Cette histoire, c'est d'abord le récit de Louise, tel que l'a recueilli l'écrivain qui publie le livre. Pas de chapitres, juste quelques pauses parfois, dans un témoignage qui nous happe dès les premières pages.
Louise est une féline, une "obscure", comme disent avec mépris les ligues extrémistes de Savigny. Et pourtant son récit est un hymne à la tolérance, à la solidarité et aux plus belles valeurs de l'humanité.
Parmi les premières à subir la fameuse mutation, qui se manifeste chez les adolescentes par la pousse de poils sur tout le corps et par l'exacerbation des sens, Louise a découvert, horrifiée, la nouvelle apparence d'Alexia et vu comment les moqueries cruelles l'ont poussée au suicide. Elle a vu les vidéos de jeunes filles se faire lyncher, puis ça a été son tour. Et elle a refusé de plier, s'est mise à nu au lycée et est devenue un symbole de la revendication des
félines à la dignité et à la liberté. Adolescente brisée, elle s'est découvert des forces insoupçonnées dans cette transformation et a décidé à se battre aux côtés de ses soeurs, mais aussi des quelques humains qui n'ont cessé de voir en elles des jeunes filles, face à la dictature engendrée par la peur et les superstitions.
J'ai découvert avec stupeur que ce livre était paru avant la pandémie de Covid et ai été ébahie d'y découvrir chez
Stéphane Servant une telle prescience des dérives d'une société qui renonce si vite à des libertés essentielles quand elle est envahie par la peur.

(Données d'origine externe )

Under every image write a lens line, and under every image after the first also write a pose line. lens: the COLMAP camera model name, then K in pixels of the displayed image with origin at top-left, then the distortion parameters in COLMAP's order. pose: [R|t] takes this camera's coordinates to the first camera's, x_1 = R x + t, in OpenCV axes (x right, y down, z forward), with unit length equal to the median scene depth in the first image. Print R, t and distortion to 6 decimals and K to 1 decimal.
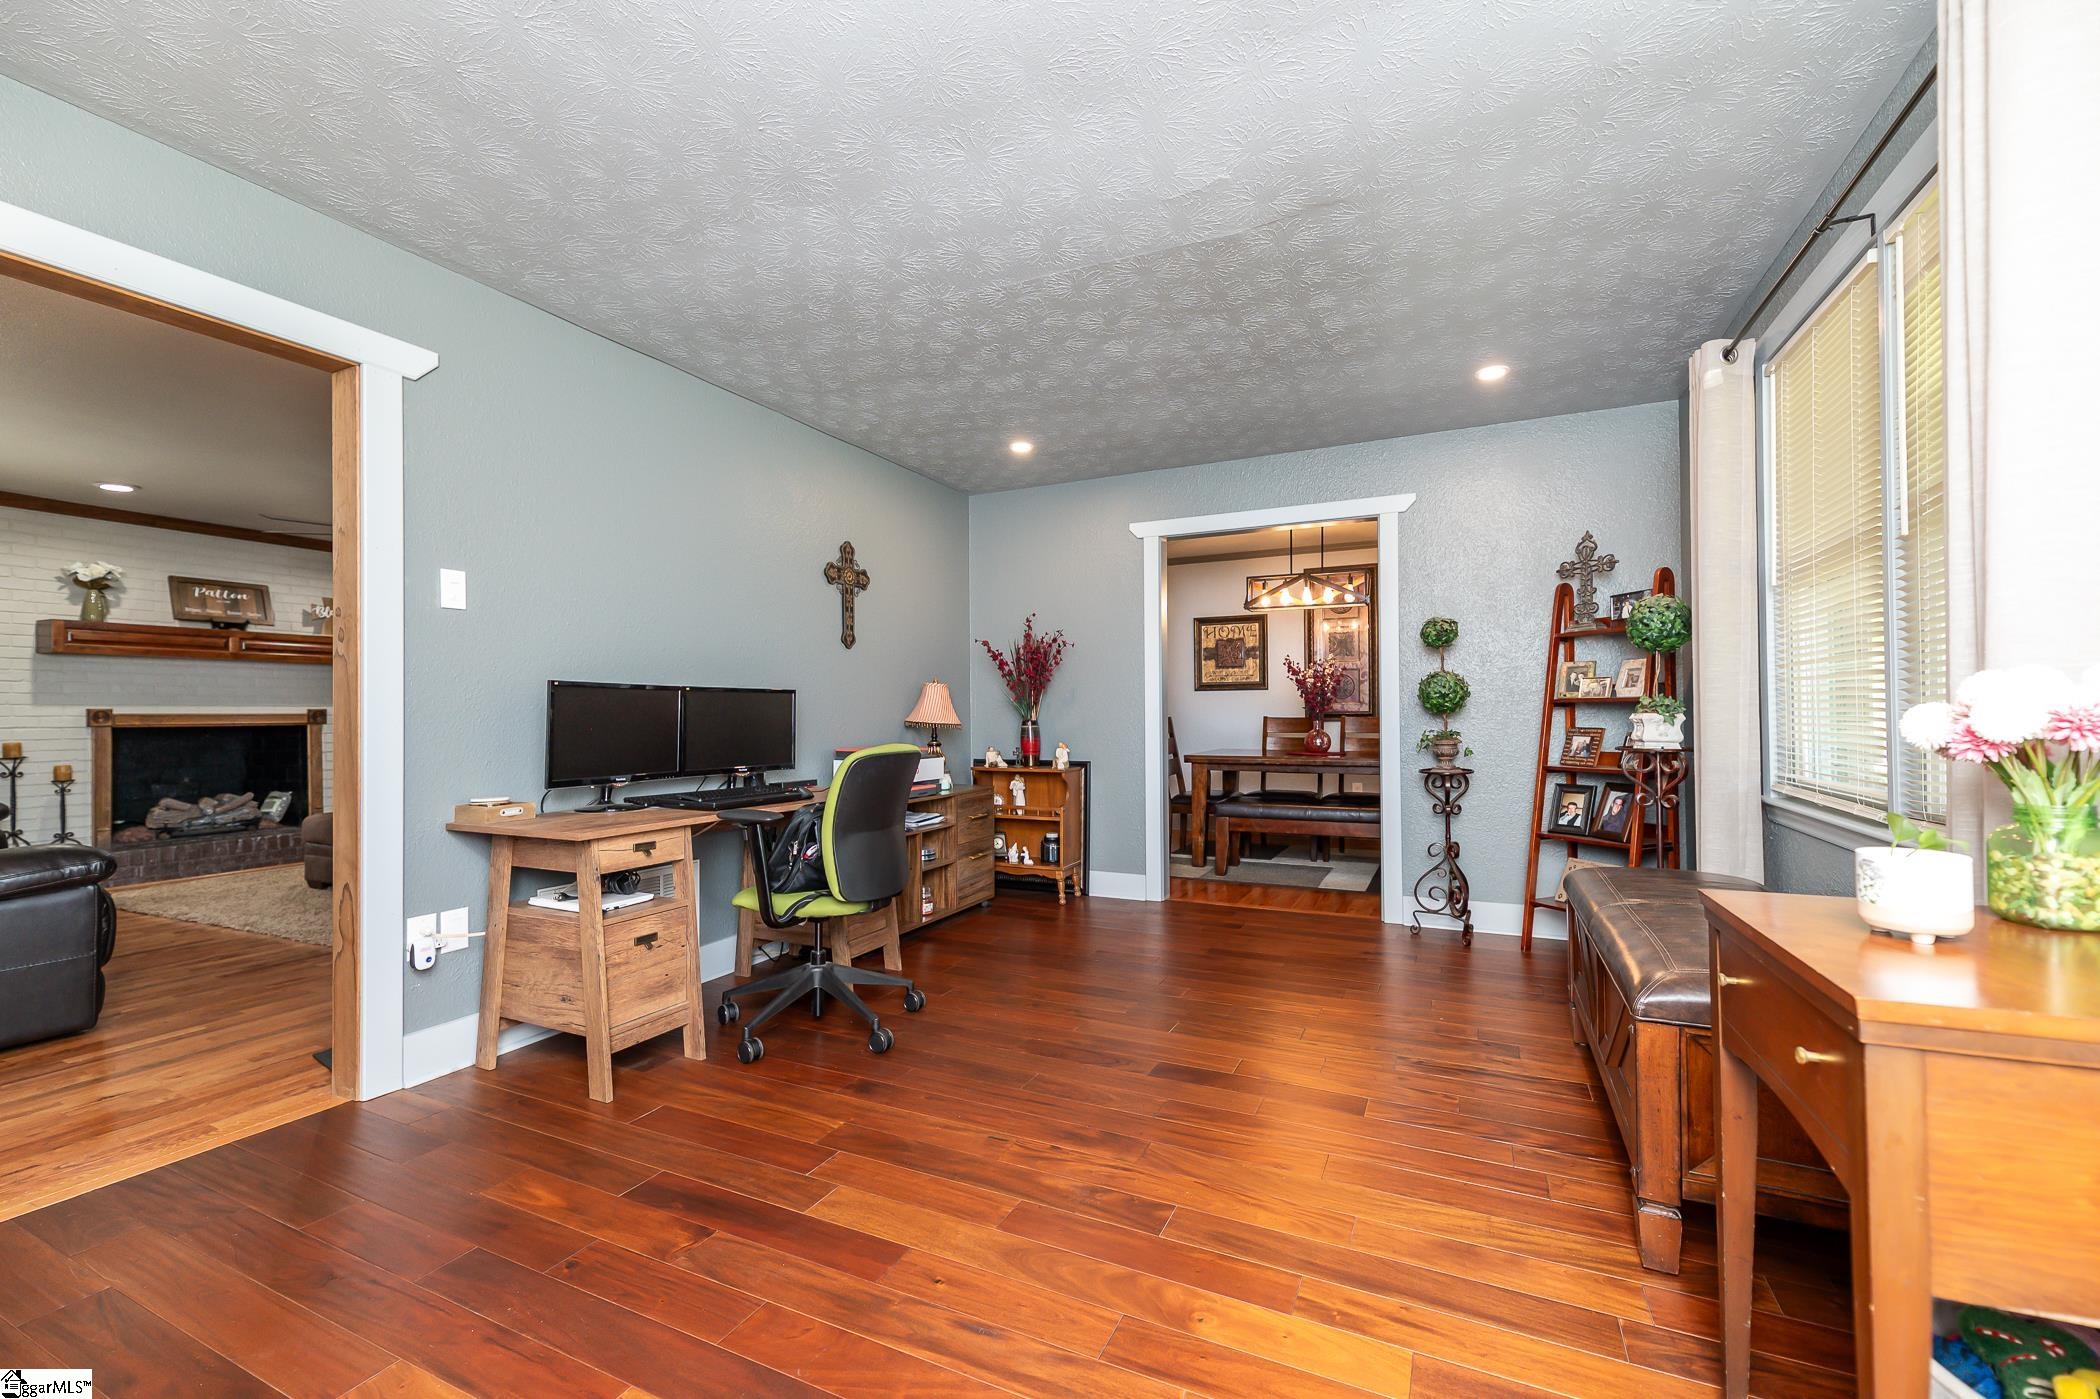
lens RADIAL K [[885.2, 0, 1040.7], [0, 885.2, 700.8], [0, 0, 1]] dist [0.012894, -0.000349]
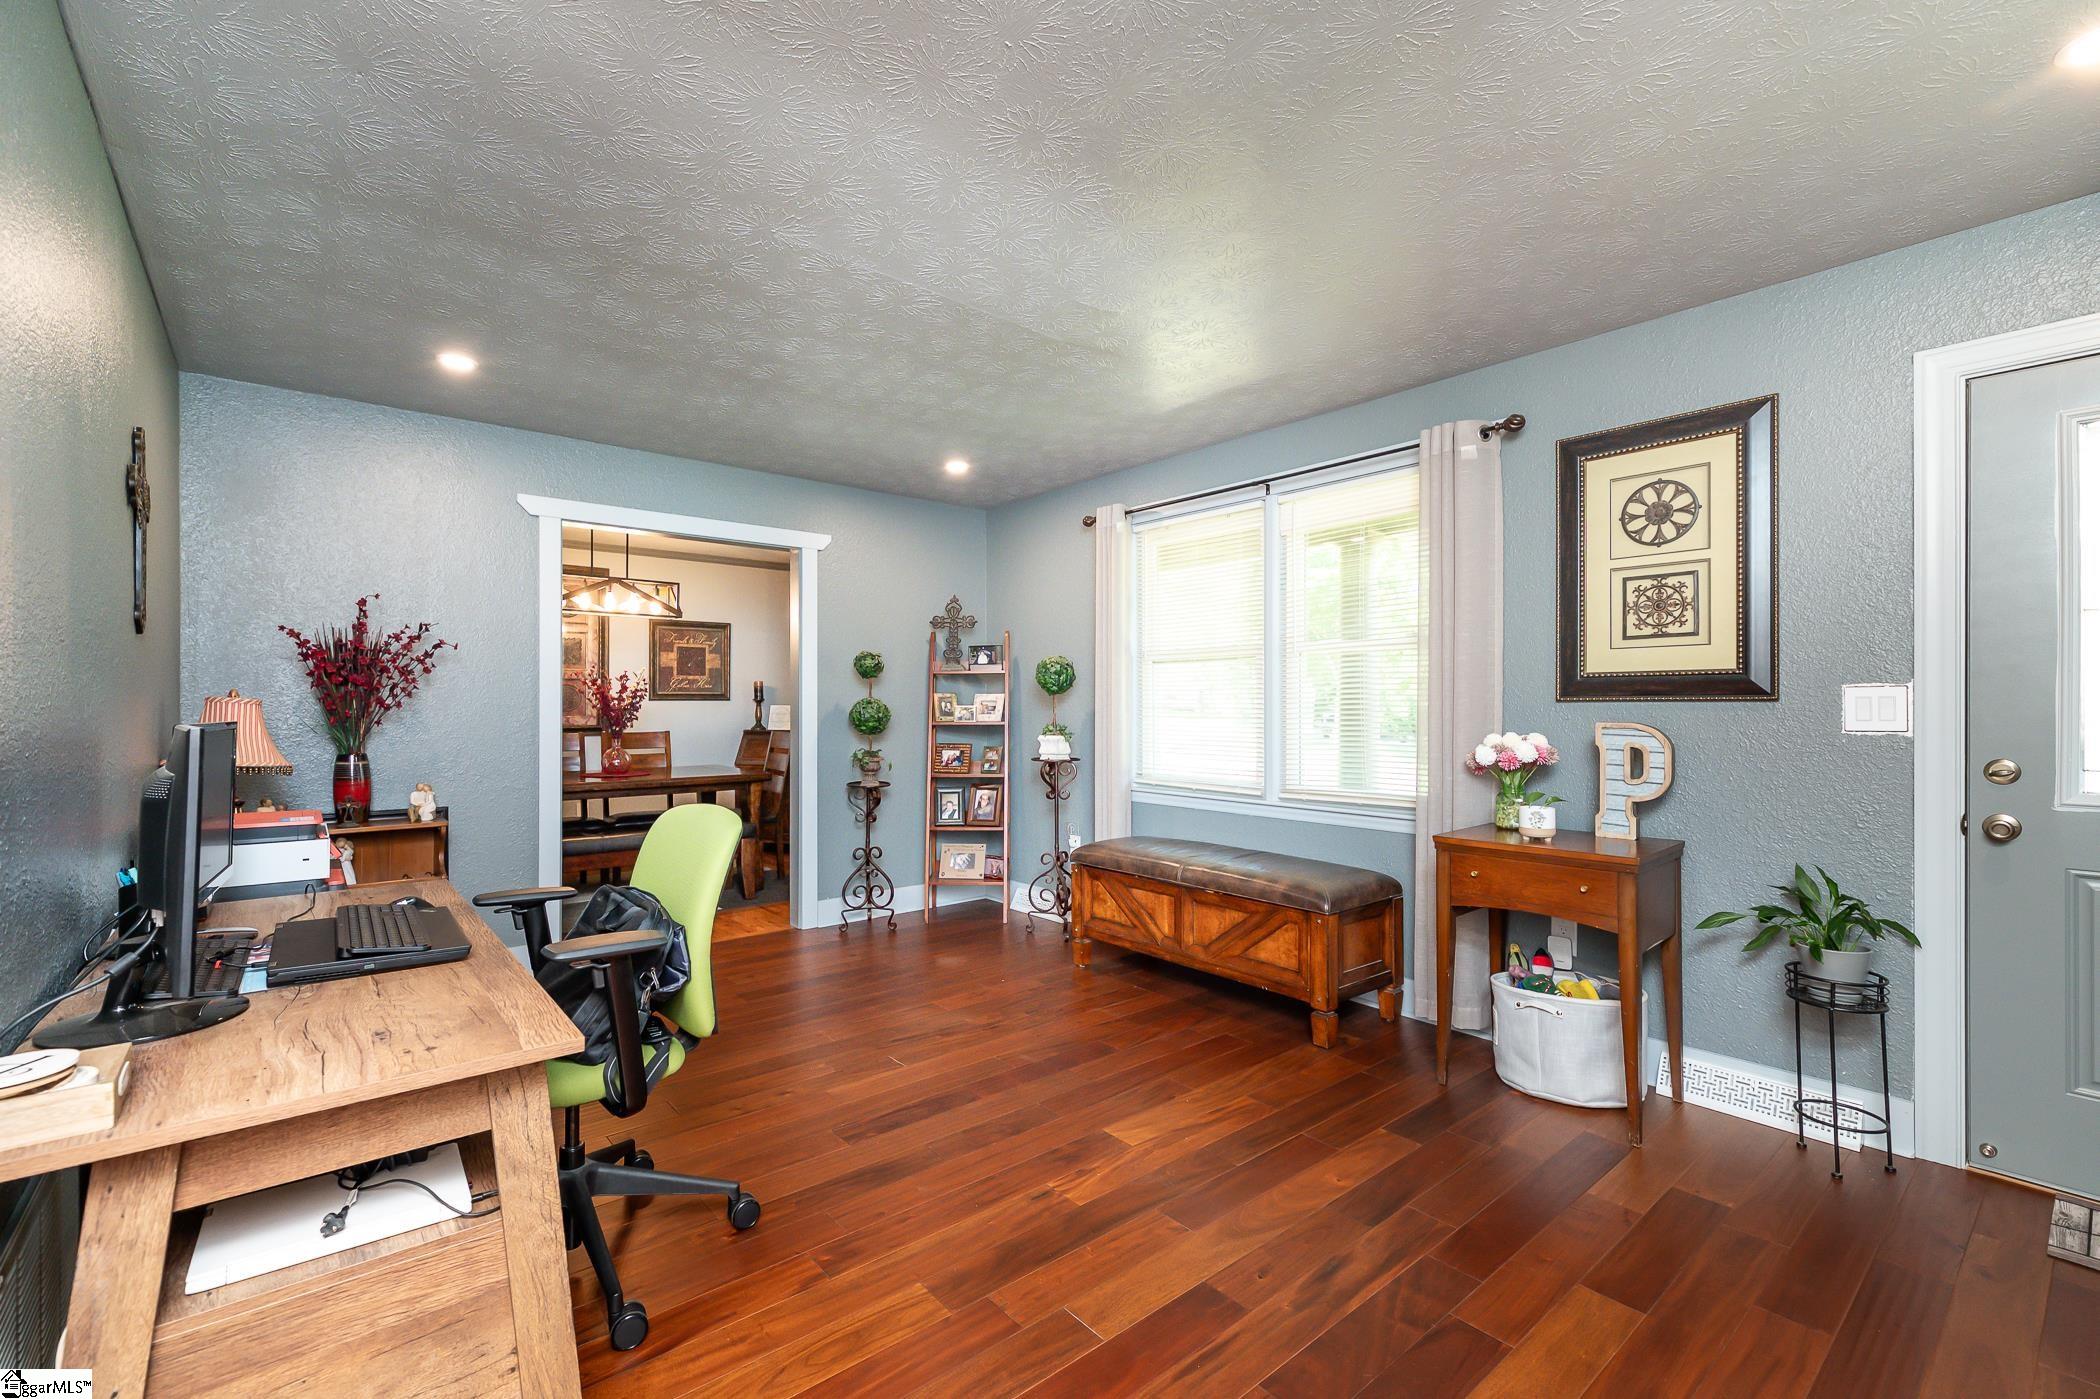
lens RADIAL K [[885.2, 0, 1040.9], [0, 885.2, 707.5], [0, 0, 1]] dist [0.012894, -0.000349]
pose [[0.420670, 0.005950, 0.907194, -0.497001], [-0.015786, 0.999875, 0.000762, -0.025726], [-0.907076, -0.014641, 0.420711, 0.311068]]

Mais ce livre va bien au delà. Il est si riche qu'il m'est difficile de résumer ce que j'en pense. C'est d'abord un magnifique hommage aux femmes et une dénonciation des diktats qui leurs sont faits, tant au niveau de leurs comportements que de leur apparence. Ce n'est évidemment pas un hasard si cette mutation intervient à l'adolescence, au moment où l'enfant se transforme en femme, au moment où apparaît effectivement une pilosité que la mode enjoint de faire disparaître. Des poils qui sexualisent mais rapprochent du règne animal, une bestialité que rejettent radicalement les mouvements religieux extrémistes. En se couvrant de poils, les
félines retrouvent ainsi la part d'animalité que nous avons cherché à gommer et vivent à l'unisson de la nature, cette nature que l'humanité détruit, autre thème du roman. C'est aussi un hommage à l'art et à la littérature, qui permettent aux âmes en souffrance de s'exprimer et de trouver une raison de (sur)vivre, Louise, Tom, bien sûr, mais aussi Alexia et La Rouquine. C'est aussi un hymne à l'amour, à toutes les formes d'amour, et à la tolérance. Un livre terrible, qui montre que les barbaries du XXe siècle peuvent facilement ressurgir, mais qui se veut aussi porteur d'espoir d'un renouveau d'une humanité unie autour de ce qui nous rapproche et non déchirée en raison de ce qui nous sépare.